#### WHAT THE TASK ASKS:
Transcribe each line below verbatim; pictures excluded.

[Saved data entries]
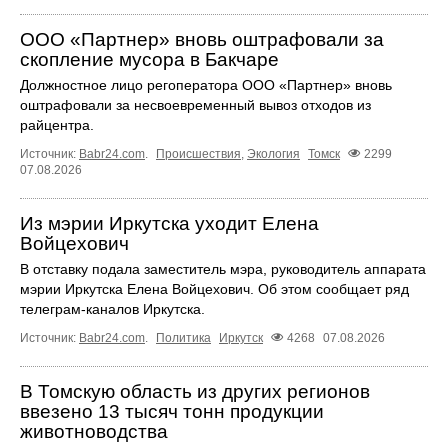
ООО «Партнер» вновь оштрафовали за
скопление мусора в Бакчаре
Должностное лицо регоператора ООО «Партнер» вновь
оштрафовали за несвоевременный вывоз отходов из
райцентра.
Источник:
Babr24.com
.
Происшествия
,
Экология
Томск
2299
07.08.2026
Из мэрии Иркутска уходит Елена
Войцехович
В отставку подала заместитель мэра, руководитель аппарата
мэрии Иркутска Елена Войцехович. Об этом сообщает ряд
телеграм‑каналов Иркутска.
Источник:
Babr24.com
.
Политика
Иркутск
4268
07.08.2026
В Томскую область из других регионов
ввезено 13 тысяч тонн продукции
животноводства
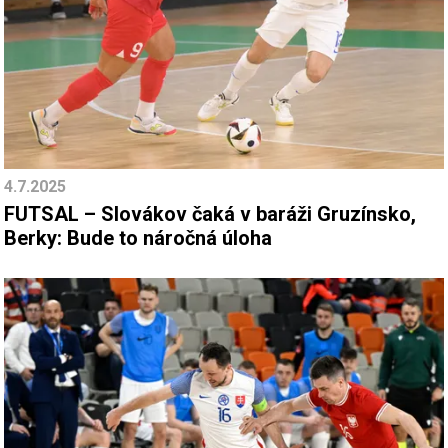
4.7.2025
FUTSAL – Slovákov čaká v baráži Gruzínsko,
Berky: Bude to náročná úloha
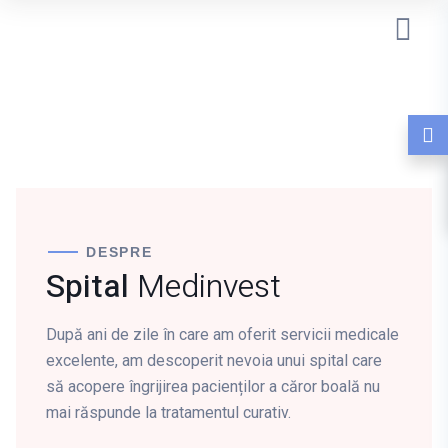
DESPRE
Spital
Medinvest
După ani de zile în care am oferit servicii medicale
excelente, am descoperit nevoia unui spital care
să acopere îngrijirea pacienților a căror boală nu
mai răspunde la tratamentul curativ.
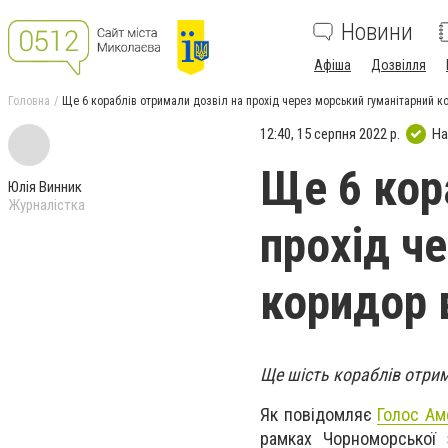
Новини
Афіша
Дозвілля
Головна
Ще 6 кораблів отримали дозвіл на прохід через морський гуманітарний к
12:40, 15 серпня 2022 р.
На
Ще 6 кор
Юлія Винник
Журналістка
прохід ч
коридор 
Ще шість кораблів отрим
Як повідомляє
Голос Ам
рамках Чорноморської 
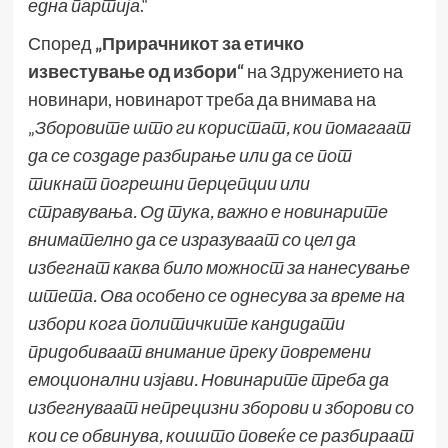
една партија
.“
Според
„
Прирачникот за етичко
известување од избори“
на Здружението на
новинари, новинарот треба да внимава на
„
Зборовите што ги користат
, кои помагаат
да се создаде разбирање или да се пот
тикнат погрешни перцепции или
стравувања. О
д тука, важно е новинарите
внимателно да се изразуваат со цел да
избегнат каква било можност за нанесување
штета. Ова особено се однесува за време на
избори кога политичките кандидати
придобиваат внимание преку повремени
емоционални изјави. Новинарите треба да
избегнуваат непрецизни зборови и зборови со
кои се обвинува, коишто повеќе се разбираат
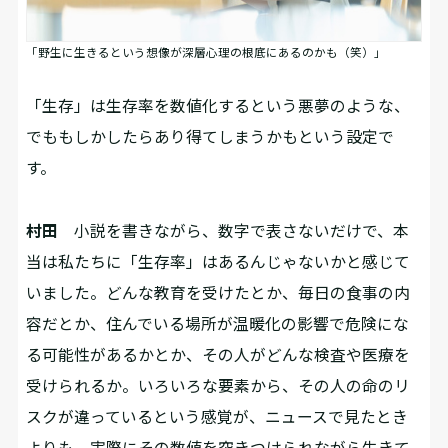
「野生に生きるという想像が深層心理の根底にあるのかも（笑）」
――「生存」は生存率を数値化するという悪夢のような、
でももしかしたらあり得てしまうかもという設定で
す。
村田
小説を書きながら、数字で表さないだけで、本
当は私たちに「生存率」はあるんじゃないかと感じて
いました。どんな教育を受けたとか、毎日の食事の内
容だとか、住んでいる場所が温暖化の影響で危険にな
る可能性があるかとか、その人がどんな検査や医療を
受けられるか。いろいろな要素から、その人の命のリ
スクが違っているという感覚が、ニュースで見たとき
よりも、実際にその数値を突きつけられながら生きて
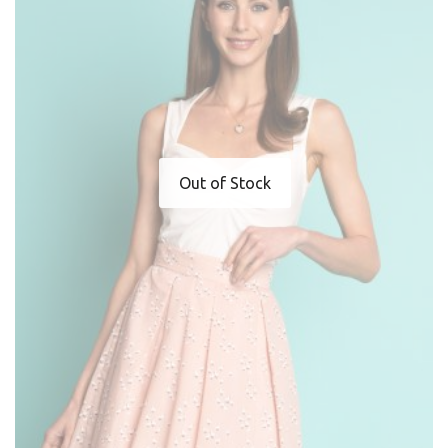
Out of Stock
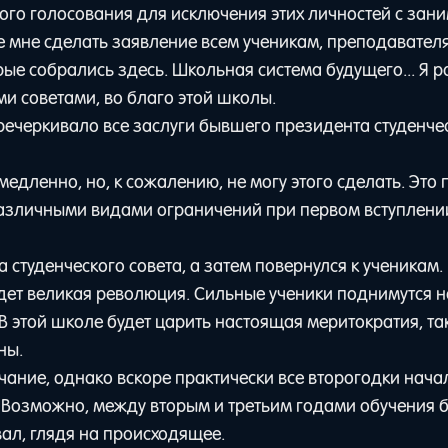
ого голосования для исключения этих личностей с зан
те мне сделать заявление всем ученикам, преподавател
рые собрались здесь. Школьная система будущего... Я 
и советами, во благо этой школы.
перечеркивало все заслуги бывшего президента студенче
едленно, но, к сожалению, не могу этого сделать. Это 
 различными видами ограничений при первом вступлени
 студенческого совета, а затем повернулся к ученикам.
ет великая революция. Сильные ученики поднимутся н
. В этой школе будет царить настоящая меритократия, так
ны.
чание, однако вскоре практически все второгодки нача
ь. Возможно, между вторым и третьим годами обучения 
овал, глядя на происходящее.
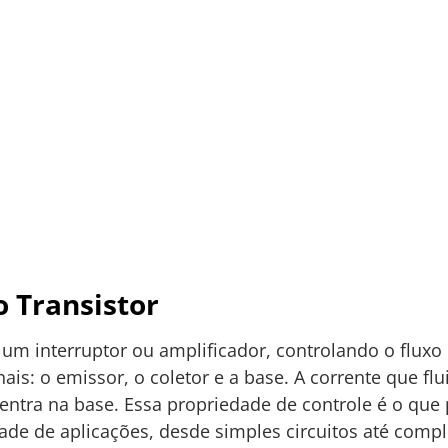
 Transistor
um interruptor ou amplificador, controlando o fluxo
inais: o emissor, o coletor e a base. A corrente que flu
entra na base. Essa propriedade de controle é o que 
de de aplicações, desde simples circuitos até comp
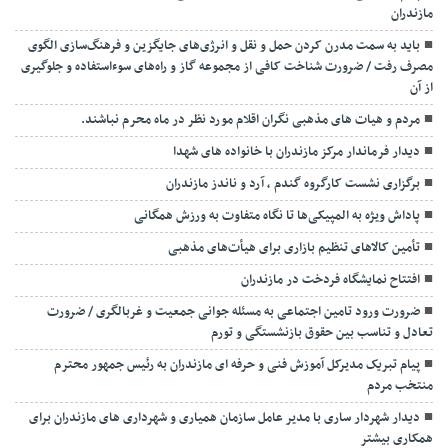
مازندران
باید به سمت مدرن کردن حمل و نقل و انرژی‌های جایگزین و فرهنگ‌سازی الگوی
مصرف رفت / ضرورت شناخت کافی از مجموعه گاز و راه‌های سوءاستفاده و جلوگیری
از آن
مردم و هیات های مذهبی نگران اقلام مورد نظر در ماه محرم نباشند.
دیدار فرماندار مرکز مازندران با خانواده های شهدا
برگزاری نشست کارگروه گندم ، آرد و ناندز مازندران
پاداش ویژه به المپیکی‌ها تا نگاه متفاوت به ورزش همگانی
تأمین کالاهای تنظیم بازاری برای هیأت‌های مذهبی
افتتاح نمایشگاه فردخت در مازندران
ضرورت ورود تامین اجتماعی به مسئله جوانی جمعیت و غربالگری / ضرورت
تعادل و تناسب بین حقوق بازنشستگی و تورم
پیام تبریک مدیرکل آموزش فنی و حرفه ای مازندران به رئیس جمهور محترم
منتخب مردم
دیدار شهردار ساری با مدیر عامل سازمان همیاری و شهرداری های مازندران برای
همکاری بیشتر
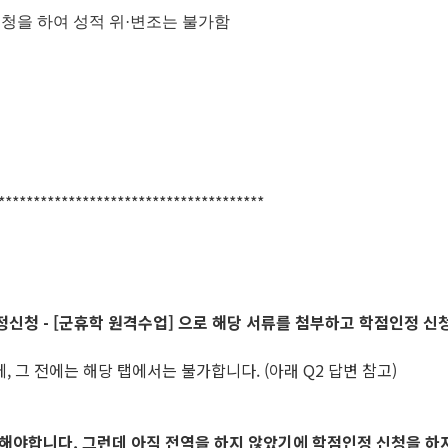
청을 하여 성적 위·변조는 불가함
**************************************
학점인정신청 - [군휴학 원격수업] 으로 해당 서류를 첨부하고 학점인정 
에, 그 전에는 해당 탭에서는 불가합니다. (아래 Q2 답변 참고)
제출해야합니다. 그런데 아직 전역을 하지 않았기에 학점인정 신청을 하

#### RESPONSE:
ООО «Партнер» вновь оштрафовали за
скопление мусора в Бакчаре
Должностное лицо регоператора ООО «Партнер» вновь
оштрафовали за несвоевременный вывоз отходов из
райцентра.
Источник:
Babr24.com
.
Происшествия
,
Экология
Томск
2299
07.08.2026
Из мэрии Иркутска уходит Елена
Войцехович
В отставку подала заместитель мэра, руководитель аппарата
мэрии Иркутска Елена Войцехович. Об этом сообщает ряд
телеграм‑каналов Иркутска.
Источник:
Babr24.com
.
Политика
Иркутск
4268
07.08.2026
В Томскую область из других регионов
ввезено 13 тысяч тонн продукции
животноводства
4.7.2025
FUTSAL – Slovákov čaká v baráži Gruzínsko,
Berky: Bude to náročná úloha
DESPRE
Spital
Medinvest
După ani de zile în care am oferit servicii medicale
excelente, am descoperit nevoia unui spital care
să acopere îngrijirea pacienților a căror boală nu
mai răspunde la tratamentul curativ.
Новини
Афіша
Дозвілля
Головна
Ще 6 кораблів отримали дозвіл на прохід через морський гуманітарний к
12:40, 15 серпня 2022 р.
На
Ще 6 кор
Юлія Винник
Журналістка
прохід ч
коридор 
Ще шість кораблів отрим
Як повідомляє
Голос Ам
рамках Чорноморської 
една партија
.“
Според
„
Прирачникот за етичко
известување од избори“
на Здружението на
новинари, новинарот треба да внимава на
„
Зборовите што ги користат
, кои помагаат
да се создаде разбирање или да се пот
тикнат погрешни перцепции или
стравувања. О
д тука, важно е новинарите
внимателно да се изразуваат со цел да
избегнат каква било можност за нанесување
штета. Ова особено се однесува за време на
избори кога политичките кандидати
придобиваат внимание преку повремени
емоционални изјави. Новинарите треба да
избегнуваат непрецизни зборови и зборови со
кои се обвинува, коишто повеќе се разбираат
「野生に生きるという想像が深層心理の根底にあるのかも（笑）」
――「生存」は生存率を数値化するという悪夢のような、
でももしかしたらあり得てしまうかもという設定で
す。
村田
小説を書きながら、数字で表さないだけで、本
当は私たちに「生存率」はあるんじゃないかと感じて
いました。どんな教育を受けたとか、毎日の食事の内
容だとか、住んでいる場所が温暖化の影響で危険にな
る可能性があるかとか、その人がどんな検査や医療を
受けられるか。いろいろな要素から、その人の命のリ
スクが違っているという感覚が、ニュースで見たとき
よりも、実際にその数値を突きつけられながら生きて
Out of Stock
ого голосования для исключения этих личностей с зан
те мне сделать заявление всем ученикам, преподавател
рые собрались здесь. Школьная система будущего... Я 
и советами, во благо этой школы.
перечеркивало все заслуги бывшего президента студенче
едленно, но, к сожалению, не могу этого сделать. Это 
 различными видами ограничений при первом вступлени
 студенческого совета, а затем повернулся к ученикам.
ет великая революция. Сильные ученики поднимутся н
. В этой школе будет царить настоящая меритократия, так
ны.
чание, однако вскоре практически все второгодки нача
ь. Возможно, между вторым и третьим годами обучения 
овал, глядя на происходящее.
 Transistor
um interruptor ou amplificador, controlando o fluxo
inais: o emissor, o coletor e a base. A corrente que flu
entra na base. Essa propriedade de controle é o que 
de de aplicações, desde simples circuitos até comp
مازندران
باید به سمت مدرن کردن حمل و نقل و انرژی‌های جایگزین و فرهنگ‌سازی الگوی
مصرف رفت / ضرورت شناخت کافی از مجموعه گاز و راه‌های سوءاستفاده و جلوگیری
از آن
مردم و هیات های مذهبی نگران اقلام مورد نظر در ماه محرم نباشند.
دیدار فرماندار مرکز مازندران با خانواده های شهدا
برگزاری نشست کارگروه گندم ، آرد و ناندز مازندران
پاداش ویژه به المپیکی‌ها تا نگاه متفاوت به ورزش همگانی
تأمین کالاهای تنظیم بازاری برای هیأت‌های مذهبی
افتتاح نمایشگاه فردخت در مازندران
ضرورت ورود تامین اجتماعی به مسئله جوانی جمعیت و غربالگری / ضرورت
تعادل و تناسب بین حقوق بازنشستگی و تورم
پیام تبریک مدیرکل آموزش فنی و حرفه ای مازندران به رئیس جمهور محترم
منتخب مردم
دیدار شهردار ساری با مدیر عامل سازمان همیاری و شهرداری های مازندران برای
همکاری بیشتر
청을 하여 성적 위·변조는 불가함
**************************************
학점인정신청 - [군휴학 원격수업] 으로 해당 서류를 첨부하고 학점인정 
에, 그 전에는 해당 탭에서는 불가합니다. (아래 Q2 답변 참고)
제출해야합니다. 그런데 아직 전역을 하지 않았기에 학점인정 신청을 하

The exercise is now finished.